(What to do)
Please answer these questions from the article on the "Failed to create swap file" error:
1. Which VMware vSAN versions are listed under Environment?
2. What error messages are reported as numerous in the vmkernel logs?
3. According to the article, what do these errors indicate?

Error "Failed to create swap file" seen when attempting to power on a VM on a specific ESXi host within the cluster.
search cancel

Error "Failed to create swap file" seen when attempting to power on a VM on a specific ESXi host within the cluster.

book

Article ID: 406145

calendar_today

Updated On:

Products

VMware vSAN

Issue/Introduction

VM powering on fails with the following error 

Module MonitorLoop power on failed.
Failed to start the virtual machine.
Failed to power on VM. Could not power on virtual machine: Failure.
Failed to create swap file /vmfs/volumes/vsan:xxxxxxxx-xxxx-xxxx-xxxx-xxxxxxxxxxxx:/xxxxxxxx-xxxx-xxxx-xxxx-xxxxxxxxxxxx:.vswp: Failure

Environment

VMware vSAN 7.X 

VMware vSAN 8.X 

VMware vSAN 9.X 

Cause

There are numerous 'RPC to DOM op create returned: No connection' error messages in the var/log/vmkernel logs.

vmkwarning: cpu17: ##########:)WARNING: VSAN: VsanIoctlCtrlNodeCommon:3138: #######-####-####-####-#########: RPC to DOM op create returned: Socket is not connected.

These errors indicate an underlying network issue, from this specific host's perspective, and its inability to communicate with other nodes.

(Information supplied)
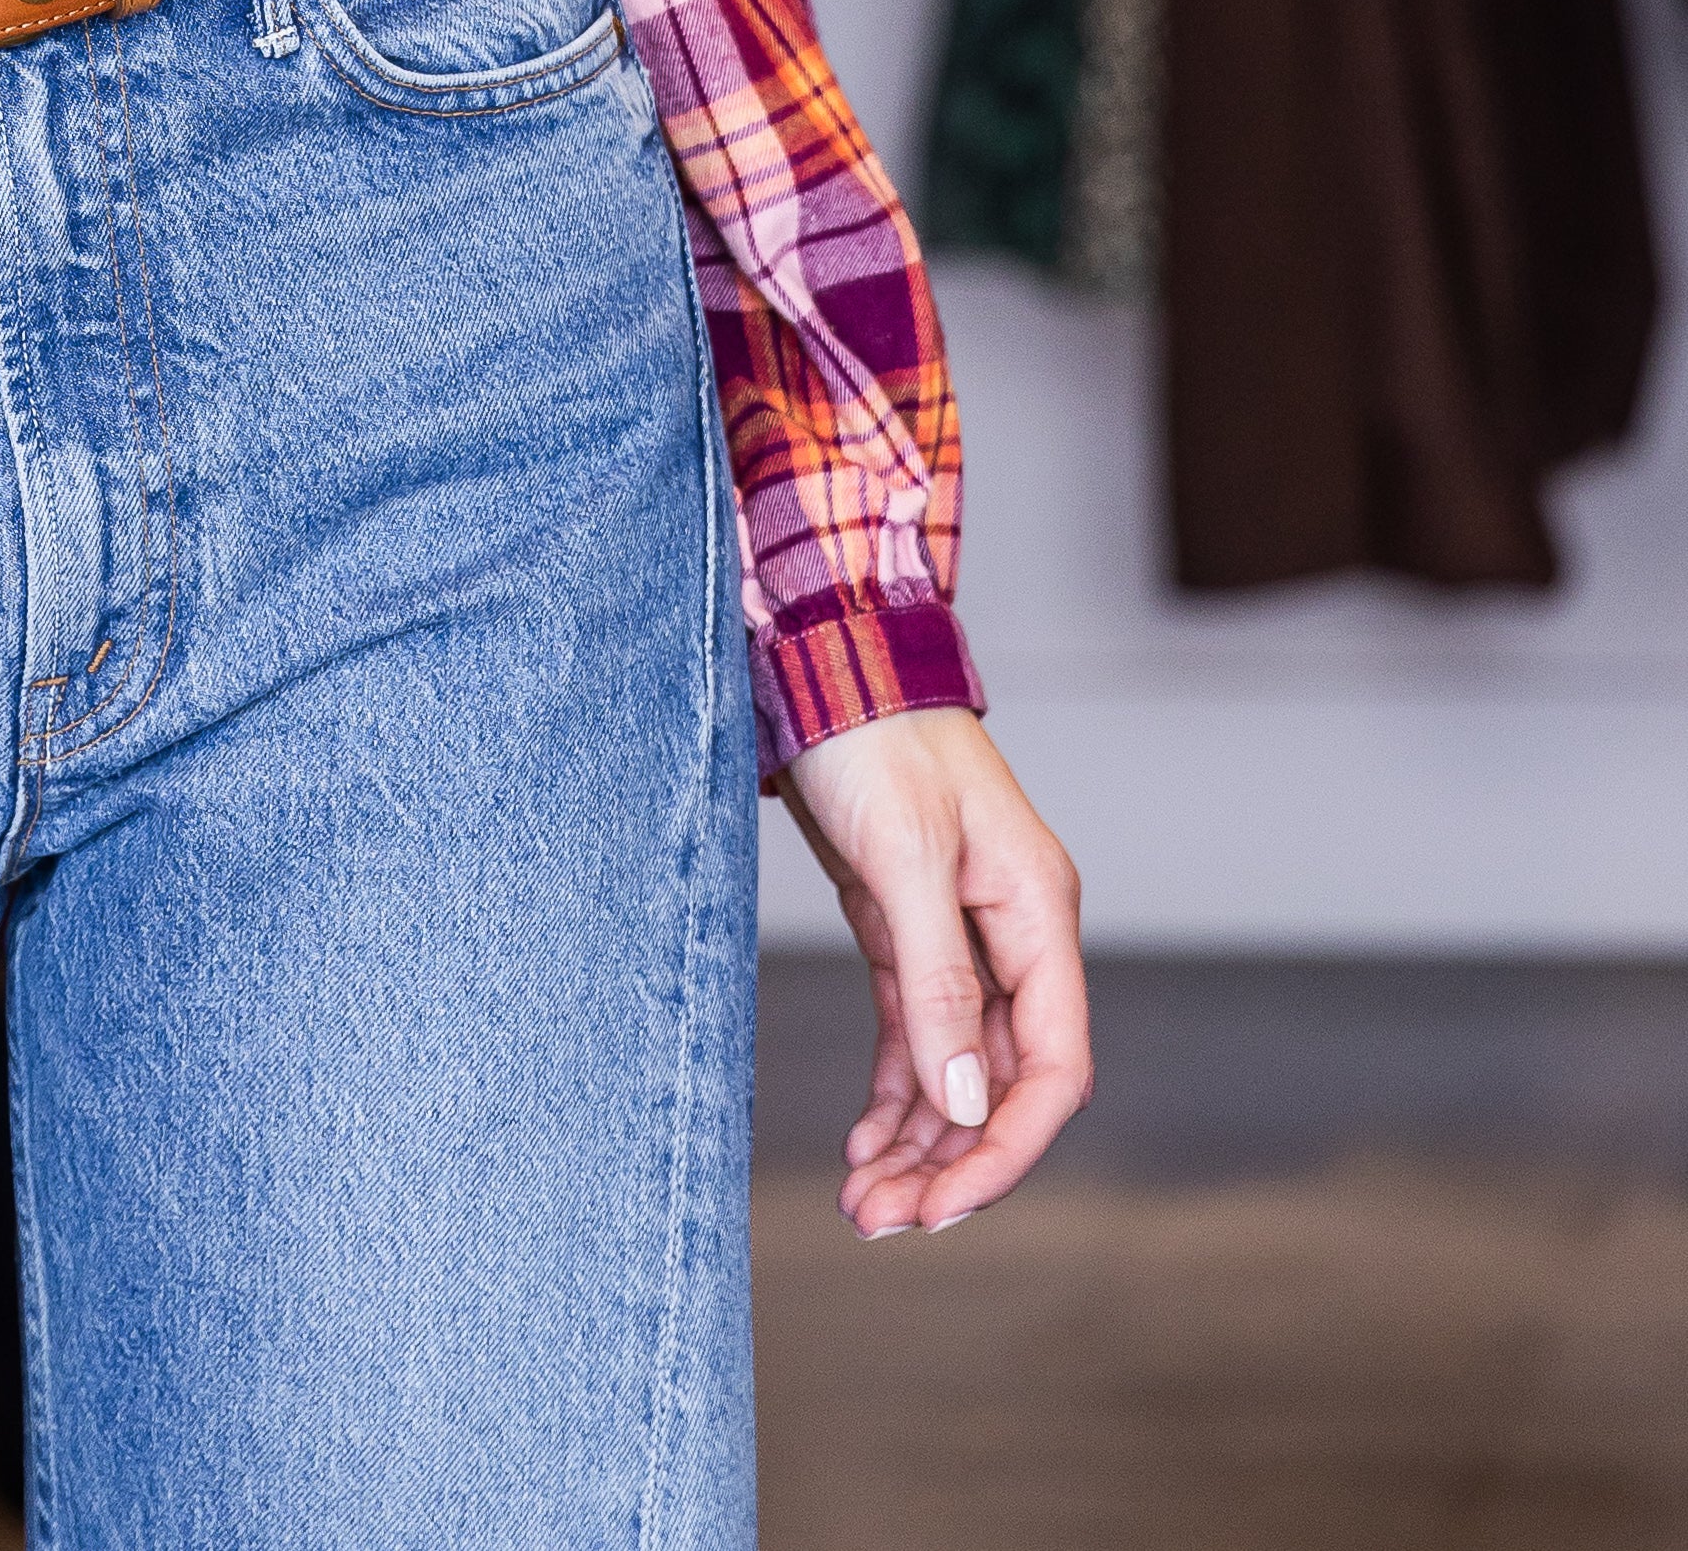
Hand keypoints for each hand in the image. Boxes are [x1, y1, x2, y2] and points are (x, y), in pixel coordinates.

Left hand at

(Answer to the exercise)
1. VMware vSAN 7.X, 8.X and 9.X.
2. 'RPC to DOM op create returned: No connection' error messages.
3. An underlying network issue, from this specific host's perspective, and its inability to communicate with other nodes.